Explained Bishop: “We recommend all of our patients have an annual physical with lab work where we can assess their health status and order any preventative care needed; under health-care reform, the ACA [the Affordable Care Act], for most patients this can now be done at no cost to them. Usually when we hear about the problem by email or phone, we can assess whether the patient needs to be seen. Phone calls and emails do not replace office visits where an office visit is needed.”
At that point, though, Argyll Advantage patients have priority for appointments with their own physician or a guarantee of a same-day appointment with an available Argyll provider.
Bishop established Argyll Advantage two years ago—Jan. 1, 2011. He’d been reading about the American Academy of Family Physicians’ “Primary Care Medical Home” model, which incorporates information technology to coordinate health care. He also read about concierge doctors.
“I did not think Chico and Butte County would support a concierge practice,” Bishop said, citing the expense to patients (potentially hundreds of dollars a month). “But, being a pioneer with electronic-medical-record and email communication with patients at George Washington University in D.C., Sutter Health and then Argyll, I wanted to be able to offer additional means of contact and services for the patient as an add-on, without going concierge at a high cost to the patient and ceasing to accept insurance.”

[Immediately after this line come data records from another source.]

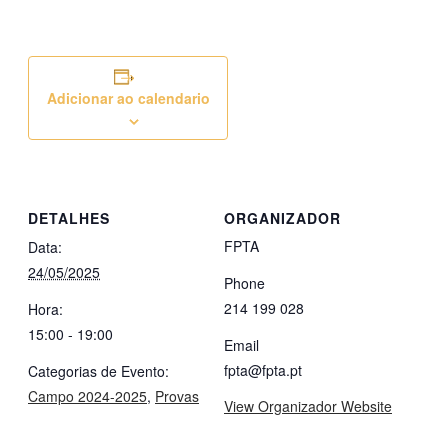
Adicionar ao calendario
DETALHES
ORGANIZADOR
FPTA
Data:
24/05/2025
Phone
214 199 028
Hora:
15:00 - 19:00
Email
fpta@fpta.pt
Categorias de Evento:
Campo 2024-2025
,
Provas
View Organizador Website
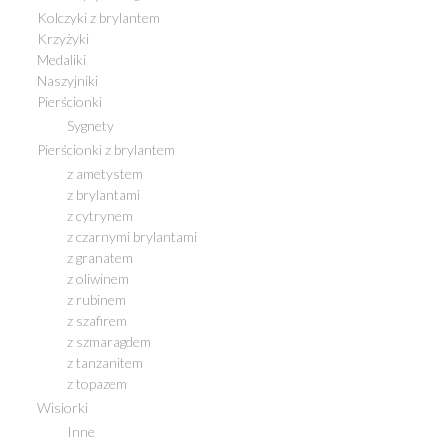
Kolczyki z brylantem
Krzyżyki
Medaliki
Naszyjniki
Pierścionki
Sygnety
Pierścionki z brylantem
z ametystem
z brylantami
z cytrynem
z czarnymi brylantami
z granatem
z oliwinem
z rubinem
z szafirem
z szmaragdem
z tanzanitem
z topazem
Wisiorki
Inne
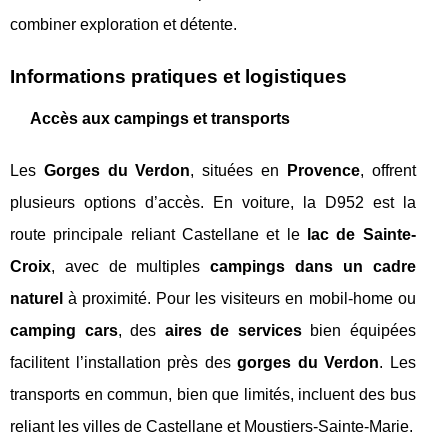
combiner exploration et détente.
Informations pratiques et logistiques
Accès aux campings et transports
Les
Gorges du Verdon
, situées en
Provence
, offrent
plusieurs options d’accès. En voiture, la D952 est la
route principale reliant Castellane et le
lac de Sainte-
Croix
, avec de multiples
campings dans un cadre
naturel
à proximité. Pour les visiteurs en mobil-home ou
camping cars
, des
aires de services
bien équipées
facilitent l’installation près des
gorges du Verdon
. Les
transports en commun, bien que limités, incluent des bus
reliant les villes de Castellane et Moustiers-Sainte-Marie.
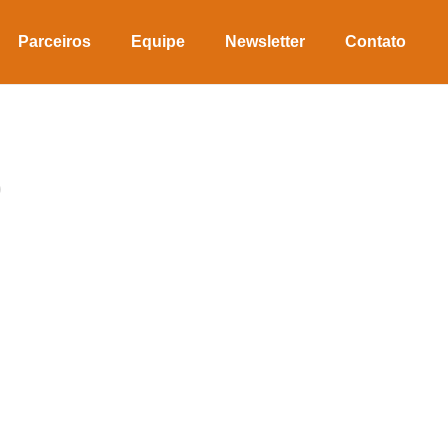
Parceiros
Equipe
Newsletter
Contato
)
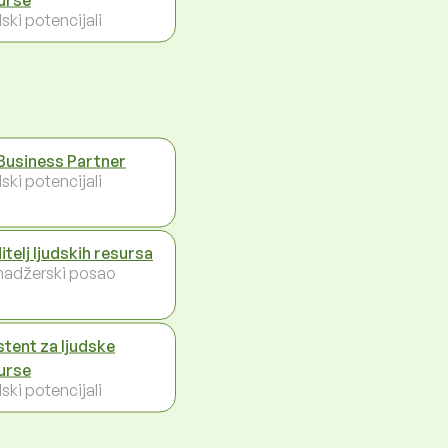
ski potencijali
Business Partner
ski potencijali
itelj ljudskih resursa
adžerski posao
stent za ljudske
urse
ski potencijali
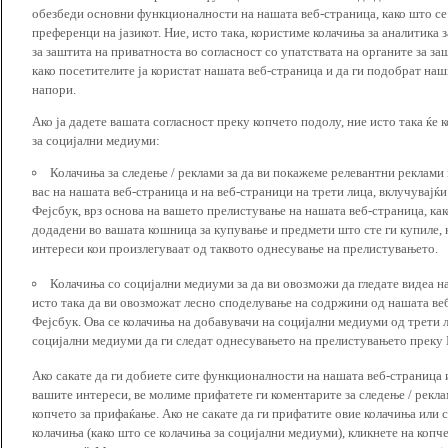
обезбеди основни функционалности на нашата веб-страница, како што се
преференци на јазикот. Ние, исто така, користиме колачиња за аналитика
за заштита на приватноста во согласност со упатствата на органите за за
како посетителите ја користат нашата веб-страница и да ги подобрат наш
напори.
Ако ја дадете вашата согласност преку копчето подолу, ние исто така ќе 
за социјални медиуми:
Колачиња за следење / реклами за да ви покажеме релевантни реклами
вас на нашата веб-страница и на веб-страници на трети лица, вклучувајќ
Фејсбук, врз основа на вашето прелистување на нашата веб-страница, как
додадени во вашата кошница за купување и предмети што сте ги купиле, к
интереси кои произлегуваат од таквото однесување на прелистувањето.
Колачиња со социјални медиуми за да ви овозможи да гледате видеа на
исто така да ви овозможат лесно споделување на содржини од нашата веб
Фејсбук. Ова се колачиња на добавувачи на социјални медиуми од трети 
социјални медиуми да ги следат однесувањето на прелистувањето преку И
Ако сакате да ги добиете сите функционалности на нашата веб-страница 
вашите интереси, ве молиме прифатете ги коментарите за следење / рекл
копчето за прифаќање. Ако не сакате да ги прифатите овие колачиња или
колачиња (како што се колачиња за социјални медиуми), кликнете на копч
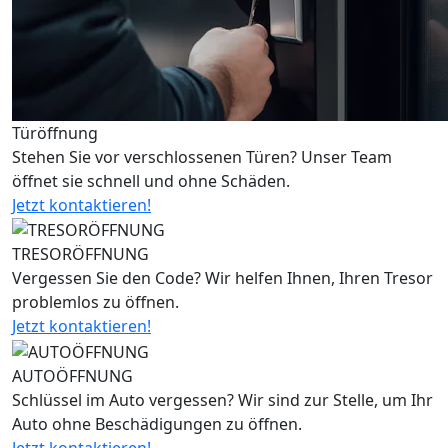
Türöffnung
Stehen Sie vor verschlossenen Türen? Unser Team
öffnet sie schnell und ohne Schäden.
Jetzt kontaktieren!
TRESORÖFFNUNG
Vergessen Sie den Code? Wir helfen Ihnen, Ihren Tresor
problemlos zu öffnen.
Jetzt kontaktieren!
AUTOÖFFNUNG
Schlüssel im Auto vergessen? Wir sind zur Stelle, um Ihr
Auto ohne Beschädigungen zu öffnen.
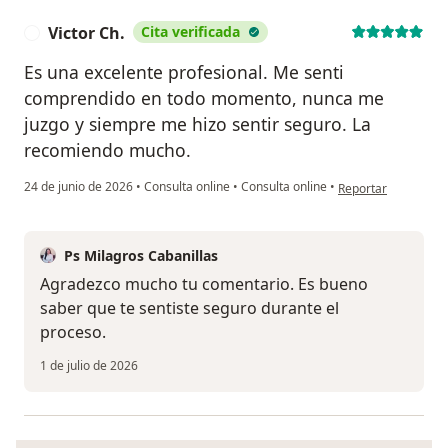
Victor Ch.
Cita verificada
V
Es una excelente profesional. Me senti
comprendido en todo momento, nunca me
juzgo y siempre me hizo sentir seguro. La
recomiendo mucho.
en opinión del usuar
24 de junio de 2026
•
Consulta online
•
Consulta online
•
Reportar
Ps Milagros Cabanillas
Agradezco mucho tu comentario. Es bueno
saber que te sentiste seguro durante el
proceso.
1 de julio de 2026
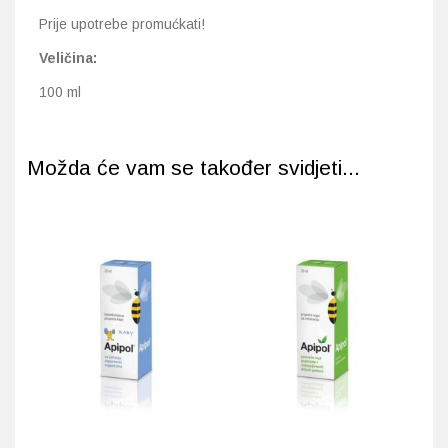
Prije upotrebe promućkati!
Veličina:
100 ml
Možda će vam se također svidjeti...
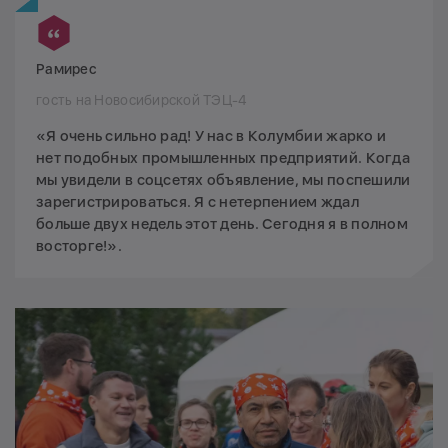
Рамирес
гость на Новосибирской ТЭЦ-4
«Я очень сильно рад! У нас в Колумбии жарко и
нет подобных промышленных предприятий. Когда
мы увидели в соцсетях объявление, мы поспешили
зарегистрироваться. Я с нетерпением ждал
больше двух недель этот день. Сегодня я в полном
восторге!».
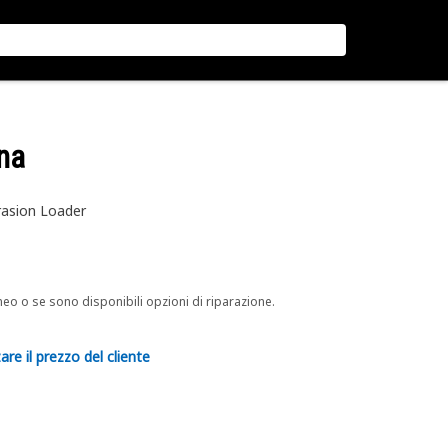
na
rasion Loader
neo o se sono disponibili opzioni di riparazione.
are il prezzo del cliente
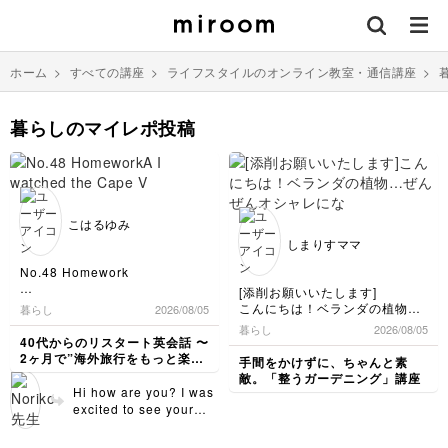
ホーム
>
すべての講座
>
ライフスタイルのオンライン教室・通信講座
>
暮らしのマイレポ投稿
こはるゆみ
しまりすママ
No.48 Homework
[添削お願いいたします]
A I watched the Cape Verde -
こんにちは！ベランダの植物…
暮らし
2026/08/05
Argentina match in tha World
ぜんぜんオシャレにならなく
暮らし
2026/08/05
Cup. I was suprised.
て、モチベーションが下がり、
40代からのリスタート英会話 〜
B Thank you. We were also
ほとんど放置状態だったので受
2ヶ月で”海外旅行をもっと楽し
手間をかけずに、ちゃんと素
very proud.
講させていただきました。
める私"になる〜
敵。「整うガーデニング」講座
A How can I go to Cape
鉢の色が材質がバラバラになっ
Hi how are you? I was
Verde?
てしまっているのは、たしか
excited to see your
B Cape Verde is no direct
に！と思いました。
Lovot in different
flights from Japan.
clothes on Instagram☺️
You can travel there through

In the future, Bishop predicts, insurance companies will change the way they reimburse to include non-visit services.
“Insurers and Medicare pay for office visits and work directly associated with that, and nothing else,” Bishop explained. “Unfortunately their payment systems have not evolved to change with changes in how people lead their lives and the technology like smartphones that we all use—and they need to do so. We could have better, cheaper health care if they moved in the direction that all other advanced countries use: ‘blended payment.’”
With only a small fraction of his patients on Argyll Advantage, how have the remaining patients reacted? Do they push back on the additional fees for additional services they may expect to be covered?
“We have not had any negative reaction,” he said, “because Argyll Advantage is an add-on service; it is not compulsory as in a concierge practice, and we do accept insurance. We see it as an added convenience. …
“Nearly all primary-care offices charge for non-visit care—insurance company and Medicare reimbursements [i.e., payments] have fallen by 30 percent in real terms in the past 10 years, while our costs are up by 25 percent due to inflation—and no health-care provider can afford to provide extensive free services for patients.”